A Luta do Coração Traído
Capítulo 3
Acordei em um quarto de hospital barato, com o cheiro de desinfetante e fracasso no ar.
A humilhação do torneio tinha me custado tudo. A academia, que já estava por um fio, faliu. Os alunos me abandonaram, os patrocinadores sumiram e as dívidas me engoliram.
Perdi o apartamento que ficava em cima da academia. Perdi o legado do meu pai. Perdi a mim mesmo.
Agora, para sobreviver, eu trabalhava como piloto de corrida de rua, um trabalho sujo e perigoso em um clube clandestino para gente rica. Era uma ironia doentia, eu, que sempre lutei com honra no tatame, agora arriscava a vida em rachas ilegais para pagar o aluguel de um quarto mofado.
Às vezes, no meio de uma corrida, com o motor gritando e o cheiro de pneu queimado, eu ria. Ria do idiota que eu fui, do quanto eu me sacrifiquei por uma mentira. O jiu-jítsu ensina a ter controle, a usar a força do oponente contra ele, mas eu simplesmente me deixei ser finalizado sem nem lutar.
Naquela noite, o clube estava mais movimentado que o normal. O cheiro de perfume caro e champanhe se misturava com a fumaça dos cigarros. Eu estava encostado em um canto, esperando a próxima corrida, tentando ser invisível.
E então eu a vi.
Sofia entrou no salão principal, rindo, cercada por um grupo de jovens ricos e barulhentos. O destino, com seu senso de humor cruel, a trouxe até o meu inferno particular.
Ela estava diferente. A garota de roupas simples e sorriso doce que me enganou tinha desaparecido. No lugar dela, havia uma mulher vestida em um vestido de grife que valia mais do que eu ganharia em um ano, com joias brilhando no pescoço e uma aura de arrogância que preenchia o ambiente.
Ela não era a garota simples que se encantou com a minha academia caindo aos pedaços. Ela era uma deles, uma princesa nesse mundo de excessos e superficialidade.
Uma onda de náusea me subiu pela garganta.

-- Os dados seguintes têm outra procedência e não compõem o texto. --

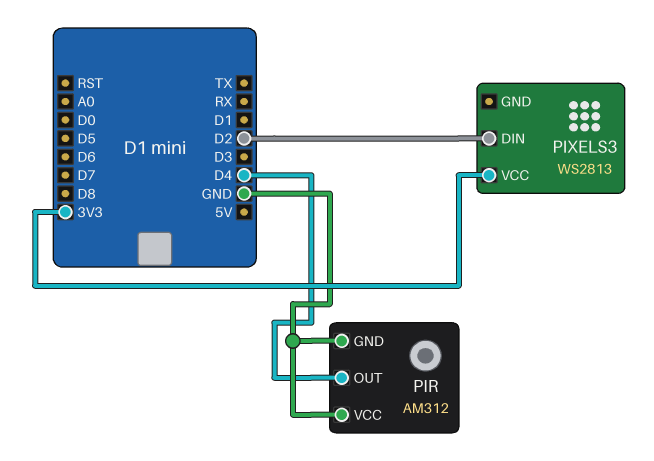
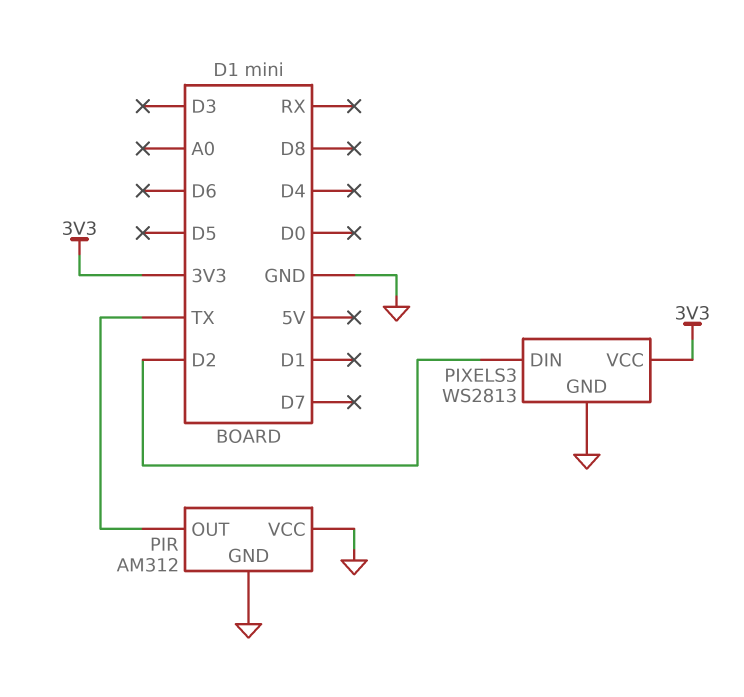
PIR pin OUT: D4 -> TX
PIXELS3 pin GND: none -> GND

Eu me lembrei do nosso primeiro encontro. Eu estava consertando um vazamento no telhado da academia, sujo de graxa e cansado. Ela apareceu na porta, com um moletom simples e um olhar curioso.
Ela disse que estava passando e sentiu uma "boa energia" vindo do lugar. Disse que admirava a minha dedicação.
Que mentira bem contada.
Ela me perguntou sobre o meu pai, ouviu minhas histórias com uma expressão de falsa empatia. Me fez acreditar que entendia a minha dor, a minha luta.

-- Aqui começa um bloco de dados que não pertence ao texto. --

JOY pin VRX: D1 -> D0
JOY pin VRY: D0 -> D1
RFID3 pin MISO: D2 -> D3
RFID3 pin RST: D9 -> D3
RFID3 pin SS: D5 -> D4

Ela me falou sobre os torneios beneficentes com um brilho nos olhos, dizendo que era a nossa chance de mostrar ao mundo o verdadeiro espírito do jiu-jítsu, o legado do meu pai.
Cada detalhe, cada conversa, cada toque. Tudo tinha sido um roteiro. Uma peça de teatro bem ensaiada para me destruir.
Aquele primeiro encontro não foi um acaso. Aquele interesse súbito não era real. Aquele amor que eu senti, que eu pensei ser a coisa mais pura da minha vida, era apenas uma arma usada contra mim.
Eu a observei do meu canto escuro, rindo com seus amigos, bebendo champanhe, sem nenhuma preocupação no mundo. Para ela, eu era apenas um jogo, uma diversão passageira. E pelo visto, ela já tinha se esquecido completamente do seu brinquedo quebrado.
A raiva e a dor se misturaram dentro de mim, criando um veneno amargo que queimava no meu peito. Eu finalmente entendi. Não havia nada de real. Nunca houve.